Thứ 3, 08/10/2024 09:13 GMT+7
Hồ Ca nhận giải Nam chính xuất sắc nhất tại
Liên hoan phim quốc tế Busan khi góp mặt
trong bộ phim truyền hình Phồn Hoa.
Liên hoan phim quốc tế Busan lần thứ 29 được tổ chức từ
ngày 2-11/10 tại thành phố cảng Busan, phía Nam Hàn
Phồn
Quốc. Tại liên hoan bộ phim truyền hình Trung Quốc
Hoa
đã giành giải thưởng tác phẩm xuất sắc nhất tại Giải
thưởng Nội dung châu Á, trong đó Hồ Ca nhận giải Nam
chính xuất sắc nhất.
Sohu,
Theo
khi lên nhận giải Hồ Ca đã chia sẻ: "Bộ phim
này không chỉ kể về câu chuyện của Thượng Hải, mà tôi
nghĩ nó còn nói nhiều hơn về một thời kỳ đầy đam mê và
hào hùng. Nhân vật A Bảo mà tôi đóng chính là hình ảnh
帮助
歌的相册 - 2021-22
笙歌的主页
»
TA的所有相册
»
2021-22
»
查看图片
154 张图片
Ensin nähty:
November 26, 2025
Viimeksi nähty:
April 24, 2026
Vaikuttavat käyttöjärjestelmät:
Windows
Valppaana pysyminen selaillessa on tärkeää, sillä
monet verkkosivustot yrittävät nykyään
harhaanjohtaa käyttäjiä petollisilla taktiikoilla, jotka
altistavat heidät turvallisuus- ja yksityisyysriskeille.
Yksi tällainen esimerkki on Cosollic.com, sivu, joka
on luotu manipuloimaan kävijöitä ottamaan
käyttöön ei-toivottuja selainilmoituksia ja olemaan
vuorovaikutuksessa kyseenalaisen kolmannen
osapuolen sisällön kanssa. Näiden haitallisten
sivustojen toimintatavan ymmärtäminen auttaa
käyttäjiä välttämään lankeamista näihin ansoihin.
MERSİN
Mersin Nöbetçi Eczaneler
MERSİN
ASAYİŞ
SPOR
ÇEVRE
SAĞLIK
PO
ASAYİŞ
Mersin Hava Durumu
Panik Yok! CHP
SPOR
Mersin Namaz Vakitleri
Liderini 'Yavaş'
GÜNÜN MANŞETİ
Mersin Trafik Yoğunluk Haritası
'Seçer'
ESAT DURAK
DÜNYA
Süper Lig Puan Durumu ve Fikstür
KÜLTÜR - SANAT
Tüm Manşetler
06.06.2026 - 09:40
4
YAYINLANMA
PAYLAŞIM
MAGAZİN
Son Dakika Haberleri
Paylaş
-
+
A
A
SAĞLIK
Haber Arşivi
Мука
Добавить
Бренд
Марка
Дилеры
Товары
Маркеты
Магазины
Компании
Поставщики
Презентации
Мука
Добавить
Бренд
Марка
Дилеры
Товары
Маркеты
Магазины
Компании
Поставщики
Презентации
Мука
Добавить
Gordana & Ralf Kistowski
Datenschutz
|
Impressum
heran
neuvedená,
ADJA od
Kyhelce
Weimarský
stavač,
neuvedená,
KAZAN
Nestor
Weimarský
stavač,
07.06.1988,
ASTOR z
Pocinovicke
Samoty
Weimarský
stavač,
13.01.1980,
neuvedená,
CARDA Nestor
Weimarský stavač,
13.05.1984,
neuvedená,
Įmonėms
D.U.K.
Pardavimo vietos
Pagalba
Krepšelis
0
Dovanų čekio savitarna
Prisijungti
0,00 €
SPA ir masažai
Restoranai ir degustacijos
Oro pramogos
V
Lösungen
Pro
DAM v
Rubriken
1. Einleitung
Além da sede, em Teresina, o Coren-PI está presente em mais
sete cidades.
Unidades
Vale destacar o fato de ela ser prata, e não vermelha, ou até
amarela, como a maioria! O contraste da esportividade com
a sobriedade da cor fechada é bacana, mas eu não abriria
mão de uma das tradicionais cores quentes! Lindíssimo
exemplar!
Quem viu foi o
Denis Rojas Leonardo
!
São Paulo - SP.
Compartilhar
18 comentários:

§ ACTION ITEM
Print every one of the lines above, reproducing each character without any change.

§ TASK ANSWER
Thứ 3, 08/10/2024 09:13 GMT+7
Hồ Ca nhận giải Nam chính xuất sắc nhất tại
Liên hoan phim quốc tế Busan khi góp mặt
trong bộ phim truyền hình Phồn Hoa.
Liên hoan phim quốc tế Busan lần thứ 29 được tổ chức từ
ngày 2-11/10 tại thành phố cảng Busan, phía Nam Hàn
Phồn
Quốc. Tại liên hoan bộ phim truyền hình Trung Quốc
Hoa
đã giành giải thưởng tác phẩm xuất sắc nhất tại Giải
thưởng Nội dung châu Á, trong đó Hồ Ca nhận giải Nam
chính xuất sắc nhất.
Sohu,
Theo
khi lên nhận giải Hồ Ca đã chia sẻ: "Bộ phim
này không chỉ kể về câu chuyện của Thượng Hải, mà tôi
nghĩ nó còn nói nhiều hơn về một thời kỳ đầy đam mê và
hào hùng. Nhân vật A Bảo mà tôi đóng chính là hình ảnh
帮助
歌的相册 - 2021-22
笙歌的主页
»
TA的所有相册
»
2021-22
»
查看图片
154 张图片
Ensin nähty:
November 26, 2025
Viimeksi nähty:
April 24, 2026
Vaikuttavat käyttöjärjestelmät:
Windows
Valppaana pysyminen selaillessa on tärkeää, sillä
monet verkkosivustot yrittävät nykyään
harhaanjohtaa käyttäjiä petollisilla taktiikoilla, jotka
altistavat heidät turvallisuus- ja yksityisyysriskeille.
Yksi tällainen esimerkki on Cosollic.com, sivu, joka
on luotu manipuloimaan kävijöitä ottamaan
käyttöön ei-toivottuja selainilmoituksia ja olemaan
vuorovaikutuksessa kyseenalaisen kolmannen
osapuolen sisällön kanssa. Näiden haitallisten
sivustojen toimintatavan ymmärtäminen auttaa
käyttäjiä välttämään lankeamista näihin ansoihin.
MERSİN
Mersin Nöbetçi Eczaneler
MERSİN
ASAYİŞ
SPOR
ÇEVRE
SAĞLIK
PO
ASAYİŞ
Mersin Hava Durumu
Panik Yok! CHP
SPOR
Mersin Namaz Vakitleri
Liderini 'Yavaş'
GÜNÜN MANŞETİ
Mersin Trafik Yoğunluk Haritası
'Seçer'
ESAT DURAK
DÜNYA
Süper Lig Puan Durumu ve Fikstür
KÜLTÜR - SANAT
Tüm Manşetler
06.06.2026 - 09:40
4
YAYINLANMA
PAYLAŞIM
MAGAZİN
Son Dakika Haberleri
Paylaş
-
+
A
A
SAĞLIK
Haber Arşivi
Мука
Добавить
Бренд
Марка
Дилеры
Товары
Маркеты
Магазины
Компании
Поставщики
Презентации
Мука
Добавить
Бренд
Марка
Дилеры
Товары
Маркеты
Магазины
Компании
Поставщики
Презентации
Мука
Добавить
Gordana & Ralf Kistowski
Datenschutz
|
Impressum
heran
neuvedená,
ADJA od
Kyhelce
Weimarský
stavač,
neuvedená,
KAZAN
Nestor
Weimarský
stavač,
07.06.1988,
ASTOR z
Pocinovicke
Samoty
Weimarský
stavač,
13.01.1980,
neuvedená,
CARDA Nestor
Weimarský stavač,
13.05.1984,
neuvedená,
Įmonėms
D.U.K.
Pardavimo vietos
Pagalba
Krepšelis
0
Dovanų čekio savitarna
Prisijungti
0,00 €
SPA ir masažai
Restoranai ir degustacijos
Oro pramogos
V
Lösungen
Pro
DAM v
Rubriken
1. Einleitung
Além da sede, em Teresina, o Coren-PI está presente em mais
sete cidades.
Unidades
Vale destacar o fato de ela ser prata, e não vermelha, ou até
amarela, como a maioria! O contraste da esportividade com
a sobriedade da cor fechada é bacana, mas eu não abriria
mão de uma das tradicionais cores quentes! Lindíssimo
exemplar!
Quem viu foi o
Denis Rojas Leonardo
!
São Paulo - SP.
Compartilhar
18 comentários:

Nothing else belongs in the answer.